Nearly a dozen local players have earned the right to attend Vancouver Whitecaps combines along with other high performance events in Montreal in the early part of 2017.
"Having so many players involved is a great indication that the many hours on the training ground are paying off," said South Shore United Football Club president Mat Nightingale.
"Not just for the players involved, but for the parents and coaches who sacrifice so many hours each year to help the players improve."
He said it's a wonderful achievement for a rural club to have an abundance of players involved with elite programs.
"It also helps the players realize that they can play locally to home and still get selected for these squads - you don't have to go to HRM to compete on a larger stage."
Hebbville Academy student Noah van Kessel and Jaylynn Morash from Chester Area Middle School recently attended the Whitecaps' combine with their respective provincial teams for two days of training and four days of games.
Morash helped her provincial squad go 4-0 versus some of the best U13 teams from across Canada.
"Jaylynn is naturally a defender. She played centre-back most of the combine and did very, very well," said Soccer Nova Scotia high performance director Graham Chandler.
"She was calm, cool and collected on the ball, made very good decisions in possession, defensively nullified a number of attacks and held her position very well."
Chandler said van Kessel also shone.
"He performed very, very well and there were a couple games when he arguably was among Nova Scotia's top players in terms of performance.
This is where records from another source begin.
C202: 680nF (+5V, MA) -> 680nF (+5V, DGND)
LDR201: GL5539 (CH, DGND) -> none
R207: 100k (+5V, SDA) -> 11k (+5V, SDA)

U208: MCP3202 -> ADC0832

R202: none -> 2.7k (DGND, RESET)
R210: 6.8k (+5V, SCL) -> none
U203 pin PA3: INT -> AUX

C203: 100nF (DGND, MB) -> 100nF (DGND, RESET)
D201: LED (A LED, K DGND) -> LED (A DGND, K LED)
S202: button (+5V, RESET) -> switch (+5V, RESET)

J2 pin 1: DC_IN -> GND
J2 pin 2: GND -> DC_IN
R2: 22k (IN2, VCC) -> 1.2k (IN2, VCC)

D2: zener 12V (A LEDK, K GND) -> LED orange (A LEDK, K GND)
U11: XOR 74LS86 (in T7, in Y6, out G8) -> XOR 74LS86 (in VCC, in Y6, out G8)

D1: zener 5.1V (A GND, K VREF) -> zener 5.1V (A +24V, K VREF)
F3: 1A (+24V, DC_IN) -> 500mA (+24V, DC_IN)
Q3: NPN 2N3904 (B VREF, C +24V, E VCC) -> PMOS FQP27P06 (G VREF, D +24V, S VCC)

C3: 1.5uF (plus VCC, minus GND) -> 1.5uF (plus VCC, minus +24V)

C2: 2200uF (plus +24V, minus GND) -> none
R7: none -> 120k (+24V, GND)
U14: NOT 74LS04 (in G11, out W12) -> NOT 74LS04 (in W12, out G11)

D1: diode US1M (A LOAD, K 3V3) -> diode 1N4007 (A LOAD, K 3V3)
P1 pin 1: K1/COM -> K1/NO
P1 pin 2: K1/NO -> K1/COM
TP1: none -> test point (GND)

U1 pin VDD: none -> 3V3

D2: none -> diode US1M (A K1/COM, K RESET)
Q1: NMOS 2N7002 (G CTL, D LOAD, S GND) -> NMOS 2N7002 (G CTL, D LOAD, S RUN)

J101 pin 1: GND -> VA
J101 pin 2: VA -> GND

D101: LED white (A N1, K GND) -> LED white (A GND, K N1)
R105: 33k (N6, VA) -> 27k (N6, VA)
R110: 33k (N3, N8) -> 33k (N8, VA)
It was a sort of watershed moment for him, which we're all very happy about."
van Kessel's coach said he covers all four corners of the player evaluation model, which includes technical, physical, emotional and mental elements.
"It was a real pleasure to work with Noah over the past week," said Nino Kovacevic.
"He is punctual, committed, considerate of others. The boy has great character."
Meanwhile, Keenan Mason, who scored four goals in five games at the 2015 under-14 nationals with South Shore United, was one of three Nova Scotians hand picked to attend the Whitecaps' high-performance player combine earlier this year.
"These boys would be part of the identification process for the 2018 Whitecaps Academy player intake," said Chandler.
"In other words, if the Whitecaps identified Keenan as a potential professional player, he might possibly get asked to join the academy for program start-up in September."
Last week, teenagers Callum Corkum, Morgan Weagle, Devon Bode, Genelle Morash and Kaitlyn Woodworth travelled to Vancouver with their respective provincial teams, along with 17-year-old Mckenzie Kelly, who is a 2017 Canada Games hopeful.
Three South Shore boys have also been in the running for roster spots with Team Nova Scotia at this summer's Canada Games in Winnipeg, including Adam Harvey, Cameron Zinn and Colton Kaizer.
In addition, next month, Jenna Turner and Luke Woodworth will represent Nova Scotia teams in Montreal.
"The skills required to reach the provincial teams are varied, but ... all players must want to succeed and push themselves to new heights," said Nightingale.
"The sacrifice to play at an elite level starts young - giving so many hours to practice and travelling to games isn't for everyone - but the benefits are there when you get picked to represent your province and also with the many soccer players who have played for South Shore United FC and received scholarships to university."